Inaugural Images of Research competition illuminates the breadth and diversity of the NTU research community
A striking image capturing the structures of drying droplets was named winner, submitted by Dr Kyle Baldwin, a Senior Lecturer and researcher in Physics, School of Science and Technology
In May 2019 NTU launched its first Images of Research competition. This inaugural competition offered researchers across the university the chance to share their research using a single image – either a photograph, digital image or piece of artwork - along with an engaging short description.
The competition was designed to showcase the breadth of research at NTU, illustrating the diversity of both the individuals involved in research, from PhD students and early career researchers to established academics, and in terms of the research areas. The ultimate aim was to engage non-specialists in NTU’s research landscape, and to capture the essence of our complex research projects in an accessible manner.
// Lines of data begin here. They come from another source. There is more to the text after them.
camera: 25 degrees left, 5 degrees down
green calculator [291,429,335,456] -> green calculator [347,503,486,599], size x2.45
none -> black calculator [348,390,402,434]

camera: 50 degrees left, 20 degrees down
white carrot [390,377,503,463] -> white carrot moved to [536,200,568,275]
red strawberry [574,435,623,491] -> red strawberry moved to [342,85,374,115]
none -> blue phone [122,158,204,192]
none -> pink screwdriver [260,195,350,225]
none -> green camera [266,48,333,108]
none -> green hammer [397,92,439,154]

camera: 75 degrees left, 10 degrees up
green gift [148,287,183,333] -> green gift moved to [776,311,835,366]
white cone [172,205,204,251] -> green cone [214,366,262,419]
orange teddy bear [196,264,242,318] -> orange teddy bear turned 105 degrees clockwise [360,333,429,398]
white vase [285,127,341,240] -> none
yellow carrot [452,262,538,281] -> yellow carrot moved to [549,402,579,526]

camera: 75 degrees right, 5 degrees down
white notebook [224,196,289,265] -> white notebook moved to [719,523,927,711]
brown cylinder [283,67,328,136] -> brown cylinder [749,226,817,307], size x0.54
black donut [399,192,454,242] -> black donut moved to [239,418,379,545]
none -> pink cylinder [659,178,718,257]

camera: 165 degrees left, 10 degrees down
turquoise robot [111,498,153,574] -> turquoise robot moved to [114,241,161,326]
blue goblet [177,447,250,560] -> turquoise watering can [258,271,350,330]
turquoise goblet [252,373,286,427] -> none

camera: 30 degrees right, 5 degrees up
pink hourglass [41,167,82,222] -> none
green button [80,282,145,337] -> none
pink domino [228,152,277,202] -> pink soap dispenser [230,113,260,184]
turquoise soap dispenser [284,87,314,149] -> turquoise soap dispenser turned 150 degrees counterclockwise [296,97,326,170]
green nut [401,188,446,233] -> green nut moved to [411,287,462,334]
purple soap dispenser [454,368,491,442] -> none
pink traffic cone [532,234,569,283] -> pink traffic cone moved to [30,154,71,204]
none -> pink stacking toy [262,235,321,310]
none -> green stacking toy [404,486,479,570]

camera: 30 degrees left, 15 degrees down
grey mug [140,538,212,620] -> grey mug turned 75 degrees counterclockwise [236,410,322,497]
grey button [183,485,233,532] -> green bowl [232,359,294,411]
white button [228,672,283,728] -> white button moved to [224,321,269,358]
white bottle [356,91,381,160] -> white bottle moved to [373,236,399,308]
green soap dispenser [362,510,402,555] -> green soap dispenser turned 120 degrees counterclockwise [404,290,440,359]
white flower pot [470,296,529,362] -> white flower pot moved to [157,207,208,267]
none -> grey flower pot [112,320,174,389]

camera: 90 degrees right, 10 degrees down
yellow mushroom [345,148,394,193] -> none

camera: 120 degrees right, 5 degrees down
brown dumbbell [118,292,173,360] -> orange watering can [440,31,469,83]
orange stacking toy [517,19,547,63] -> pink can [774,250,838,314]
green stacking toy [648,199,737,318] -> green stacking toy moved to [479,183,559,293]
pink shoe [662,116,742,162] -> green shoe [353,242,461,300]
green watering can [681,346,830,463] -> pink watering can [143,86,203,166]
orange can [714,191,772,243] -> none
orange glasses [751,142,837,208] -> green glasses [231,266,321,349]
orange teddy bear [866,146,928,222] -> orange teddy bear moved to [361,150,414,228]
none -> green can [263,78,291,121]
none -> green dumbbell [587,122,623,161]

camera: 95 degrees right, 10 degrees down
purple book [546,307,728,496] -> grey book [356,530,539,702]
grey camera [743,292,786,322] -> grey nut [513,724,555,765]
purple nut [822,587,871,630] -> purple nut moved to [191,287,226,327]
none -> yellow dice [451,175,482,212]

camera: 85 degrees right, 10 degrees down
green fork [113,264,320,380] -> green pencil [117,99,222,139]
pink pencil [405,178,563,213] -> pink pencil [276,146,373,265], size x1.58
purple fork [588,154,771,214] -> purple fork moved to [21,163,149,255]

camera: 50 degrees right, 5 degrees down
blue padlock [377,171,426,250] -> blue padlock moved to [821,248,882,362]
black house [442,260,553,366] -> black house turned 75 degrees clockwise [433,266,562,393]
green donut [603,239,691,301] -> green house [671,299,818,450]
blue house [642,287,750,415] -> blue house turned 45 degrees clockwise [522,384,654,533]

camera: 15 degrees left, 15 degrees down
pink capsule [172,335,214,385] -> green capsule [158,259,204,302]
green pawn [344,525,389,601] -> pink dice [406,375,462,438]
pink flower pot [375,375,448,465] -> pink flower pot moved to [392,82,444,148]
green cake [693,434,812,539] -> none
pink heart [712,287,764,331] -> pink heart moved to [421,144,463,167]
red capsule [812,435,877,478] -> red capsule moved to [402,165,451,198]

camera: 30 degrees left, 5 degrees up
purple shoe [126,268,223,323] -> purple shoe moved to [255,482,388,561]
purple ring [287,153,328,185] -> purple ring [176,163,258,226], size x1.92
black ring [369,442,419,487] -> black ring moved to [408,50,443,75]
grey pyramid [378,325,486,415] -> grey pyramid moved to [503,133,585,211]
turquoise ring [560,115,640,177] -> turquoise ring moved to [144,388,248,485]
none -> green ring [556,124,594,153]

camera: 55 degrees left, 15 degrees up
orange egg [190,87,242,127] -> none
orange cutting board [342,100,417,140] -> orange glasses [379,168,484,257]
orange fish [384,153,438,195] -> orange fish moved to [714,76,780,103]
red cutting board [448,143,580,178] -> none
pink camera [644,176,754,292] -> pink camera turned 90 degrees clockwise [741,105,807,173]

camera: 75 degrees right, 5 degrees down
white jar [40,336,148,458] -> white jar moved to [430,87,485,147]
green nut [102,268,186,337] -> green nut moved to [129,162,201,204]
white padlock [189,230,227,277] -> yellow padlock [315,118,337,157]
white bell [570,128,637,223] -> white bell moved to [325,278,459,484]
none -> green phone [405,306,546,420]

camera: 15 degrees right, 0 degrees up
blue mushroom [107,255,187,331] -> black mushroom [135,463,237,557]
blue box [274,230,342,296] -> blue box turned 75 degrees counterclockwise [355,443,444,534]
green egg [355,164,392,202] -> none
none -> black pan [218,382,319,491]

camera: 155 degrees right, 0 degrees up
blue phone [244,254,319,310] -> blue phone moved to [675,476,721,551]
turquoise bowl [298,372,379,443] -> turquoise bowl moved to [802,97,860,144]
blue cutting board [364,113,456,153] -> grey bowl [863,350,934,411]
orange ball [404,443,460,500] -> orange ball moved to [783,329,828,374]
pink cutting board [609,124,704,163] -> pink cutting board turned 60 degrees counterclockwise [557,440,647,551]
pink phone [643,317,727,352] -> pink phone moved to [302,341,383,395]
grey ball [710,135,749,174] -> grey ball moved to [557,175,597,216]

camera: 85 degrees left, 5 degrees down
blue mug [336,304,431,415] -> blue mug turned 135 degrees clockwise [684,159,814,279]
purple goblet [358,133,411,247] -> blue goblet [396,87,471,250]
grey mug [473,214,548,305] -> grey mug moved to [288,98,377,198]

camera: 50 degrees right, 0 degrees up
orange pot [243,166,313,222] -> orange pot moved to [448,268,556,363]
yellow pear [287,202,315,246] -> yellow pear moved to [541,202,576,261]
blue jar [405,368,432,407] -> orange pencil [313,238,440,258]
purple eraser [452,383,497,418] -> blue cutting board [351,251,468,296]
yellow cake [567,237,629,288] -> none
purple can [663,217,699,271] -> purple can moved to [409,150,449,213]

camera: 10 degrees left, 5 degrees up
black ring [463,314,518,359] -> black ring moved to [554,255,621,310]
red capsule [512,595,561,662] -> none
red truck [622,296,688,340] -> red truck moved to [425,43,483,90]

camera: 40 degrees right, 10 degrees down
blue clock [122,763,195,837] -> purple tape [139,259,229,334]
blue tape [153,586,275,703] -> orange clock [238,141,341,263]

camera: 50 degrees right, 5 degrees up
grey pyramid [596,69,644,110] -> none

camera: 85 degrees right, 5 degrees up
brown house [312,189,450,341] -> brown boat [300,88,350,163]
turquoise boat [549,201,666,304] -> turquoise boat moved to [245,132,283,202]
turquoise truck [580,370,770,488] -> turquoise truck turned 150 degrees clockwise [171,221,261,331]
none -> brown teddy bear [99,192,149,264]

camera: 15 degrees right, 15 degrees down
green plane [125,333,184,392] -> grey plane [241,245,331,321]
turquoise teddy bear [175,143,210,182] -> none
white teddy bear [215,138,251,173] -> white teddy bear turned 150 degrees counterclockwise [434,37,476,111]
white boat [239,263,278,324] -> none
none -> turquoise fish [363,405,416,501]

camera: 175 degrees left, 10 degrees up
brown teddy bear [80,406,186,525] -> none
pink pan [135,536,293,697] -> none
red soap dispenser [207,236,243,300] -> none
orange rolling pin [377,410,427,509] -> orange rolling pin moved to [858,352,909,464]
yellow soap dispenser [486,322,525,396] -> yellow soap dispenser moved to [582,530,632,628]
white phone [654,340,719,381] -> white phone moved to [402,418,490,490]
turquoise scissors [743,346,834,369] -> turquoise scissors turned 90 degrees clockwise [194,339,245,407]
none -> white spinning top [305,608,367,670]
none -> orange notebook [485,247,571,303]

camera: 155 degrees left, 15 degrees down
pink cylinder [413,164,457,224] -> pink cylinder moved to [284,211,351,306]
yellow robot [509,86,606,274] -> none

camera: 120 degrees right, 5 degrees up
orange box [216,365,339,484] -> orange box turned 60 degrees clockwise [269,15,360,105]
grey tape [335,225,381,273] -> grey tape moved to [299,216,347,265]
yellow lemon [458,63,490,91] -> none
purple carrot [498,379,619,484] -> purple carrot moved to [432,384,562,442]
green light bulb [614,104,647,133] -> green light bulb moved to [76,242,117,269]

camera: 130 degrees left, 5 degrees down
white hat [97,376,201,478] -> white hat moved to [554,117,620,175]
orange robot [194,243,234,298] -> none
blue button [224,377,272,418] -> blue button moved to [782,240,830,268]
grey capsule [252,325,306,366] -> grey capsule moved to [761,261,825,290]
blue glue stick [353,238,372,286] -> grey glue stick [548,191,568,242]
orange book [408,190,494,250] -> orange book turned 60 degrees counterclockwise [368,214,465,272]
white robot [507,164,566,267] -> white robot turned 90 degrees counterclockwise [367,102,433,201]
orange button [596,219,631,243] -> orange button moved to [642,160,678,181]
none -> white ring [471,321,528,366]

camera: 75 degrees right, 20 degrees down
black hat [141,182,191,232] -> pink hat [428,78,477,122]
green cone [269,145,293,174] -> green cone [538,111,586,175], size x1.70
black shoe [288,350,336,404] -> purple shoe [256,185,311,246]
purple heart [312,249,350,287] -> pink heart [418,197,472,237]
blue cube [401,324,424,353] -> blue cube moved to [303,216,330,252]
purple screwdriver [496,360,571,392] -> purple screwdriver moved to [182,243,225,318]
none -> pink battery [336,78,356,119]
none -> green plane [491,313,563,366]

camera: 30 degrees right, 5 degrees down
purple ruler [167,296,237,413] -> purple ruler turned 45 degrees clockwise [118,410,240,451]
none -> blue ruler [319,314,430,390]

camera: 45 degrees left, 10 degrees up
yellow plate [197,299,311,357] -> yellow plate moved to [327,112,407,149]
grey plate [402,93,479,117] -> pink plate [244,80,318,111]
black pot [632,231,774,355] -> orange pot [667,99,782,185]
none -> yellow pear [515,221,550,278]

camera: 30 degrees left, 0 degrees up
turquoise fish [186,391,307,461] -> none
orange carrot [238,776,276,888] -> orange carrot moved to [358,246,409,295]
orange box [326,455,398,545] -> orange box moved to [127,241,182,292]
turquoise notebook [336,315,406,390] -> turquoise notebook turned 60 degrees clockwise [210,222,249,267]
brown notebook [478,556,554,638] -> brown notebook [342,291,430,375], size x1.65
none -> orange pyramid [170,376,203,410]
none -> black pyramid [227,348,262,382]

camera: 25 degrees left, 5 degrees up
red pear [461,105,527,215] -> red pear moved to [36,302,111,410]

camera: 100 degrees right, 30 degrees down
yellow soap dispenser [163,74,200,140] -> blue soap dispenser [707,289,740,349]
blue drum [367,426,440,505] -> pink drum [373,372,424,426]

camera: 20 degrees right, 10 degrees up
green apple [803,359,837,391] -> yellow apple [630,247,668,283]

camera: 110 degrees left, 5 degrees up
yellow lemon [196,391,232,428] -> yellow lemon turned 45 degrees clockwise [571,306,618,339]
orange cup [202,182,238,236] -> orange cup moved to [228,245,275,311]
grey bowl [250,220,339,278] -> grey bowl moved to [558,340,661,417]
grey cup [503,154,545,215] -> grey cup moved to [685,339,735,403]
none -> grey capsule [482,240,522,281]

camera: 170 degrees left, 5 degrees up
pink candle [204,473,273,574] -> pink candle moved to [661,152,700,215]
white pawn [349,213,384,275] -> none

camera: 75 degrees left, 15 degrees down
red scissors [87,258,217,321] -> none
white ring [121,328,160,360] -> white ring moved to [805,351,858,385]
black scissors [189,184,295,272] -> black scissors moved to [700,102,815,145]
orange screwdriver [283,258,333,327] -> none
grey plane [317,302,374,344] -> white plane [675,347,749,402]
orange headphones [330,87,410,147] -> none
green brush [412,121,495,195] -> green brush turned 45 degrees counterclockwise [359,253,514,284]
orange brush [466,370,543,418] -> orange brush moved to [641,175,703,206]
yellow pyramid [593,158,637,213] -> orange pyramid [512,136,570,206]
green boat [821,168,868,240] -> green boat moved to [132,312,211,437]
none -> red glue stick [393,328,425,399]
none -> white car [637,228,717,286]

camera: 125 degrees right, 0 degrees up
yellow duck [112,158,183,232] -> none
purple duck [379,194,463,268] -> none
The competition was a resounding success with over sixty entries submitted overall. The judging panel comprised Professor Nigel Wright, Deputy Vice-Chancellor – Research and Innovation, Penny Eccles, Director of Marketing and Communications, and Charles Fox, Lecturer in Photography in the School of Art & Design. They made their decisions, and announced the awards at a celebration event on Thursday 31 October, during which the exhibition of all submissions was unveiled in Newton.
Dr Kyle Baldwin, Senior Lecturer in Physics in the School of Science and Technology, was named winner for his submission ‘The Structure of Drying Droplets’. Two runners up – Laxmi Aggerwal, Postgraduate Researcher in the School of Social Sciences, and Allan Njanji, Postgraduate Researcher in the School of Arts and Humanities – were also recognised on the evening. Laxmi was additionally named winner of the Public Vote, gaining almost 25% of the 689 votes.
Kyle told us: “My research is broadly in the field of soft matter physics: the behaviour and motion of things that flow. I did my PhD at NTU in drying droplets, in particular studying a droplet system that does the opposite of what most other liquids do when they dry: form a ring-stain. More than just fascinating, sometimes the patterns that spontaneously appeared would be incredibly striking, and that has stuck with me ever since. After some time at a couple of different institutions, I am now back at NTU in SOFT group, where one of the areas of research being undertaken is using these visually striking drying-induced patterns as a means of diagnosing certain diseases in blood. So not only does this field touch upon the technical challenge of printing, but also as a tool for biomedical or forensic analysis!”
He continued: “Winning the award was a pleasant surprise! During my time in researching droplet drying I’ve been continuously impressed - astounded even - by the patterns I’ve watched form under the microscope. And yet, I’ve also always been aware that being so enamoured with something as obscure as droplet drying makes me a bit of an oddball. Explaining my PhD research to my friends at the pub was always a challenge! Despite my surprise, I’m happy that the image was as striking to others as it was to me, and that I was able to demonstrate how beautiful something so boring sounding can be. Maybe I’m not such an oddball after all!”
Laxmi, whose research explores recommendations to mitigate illegal ivory markets using the Market Reduction Approach, told us: "Photography helps people to feel and understand from the subject's perspective. The elephant in the picture conveys a lot more than I could have in words. I am grateful to have had the chance to capture this image by being at the right place at the right time and for the chance to present my research in a different way where the elephant and its ivory tell their own story."
Allan, whose research takes a critical look at the UK mainstream media's representation of refugees and asylum seekers from the time Brexit was announced in 2016 to the present day, told us: "Being recognised like this at the start of my PhD degree was a huge surprise and a big confidence boost. I hope that this will spur me on to continue to work hard, and make a positive effect on the lives of refugees."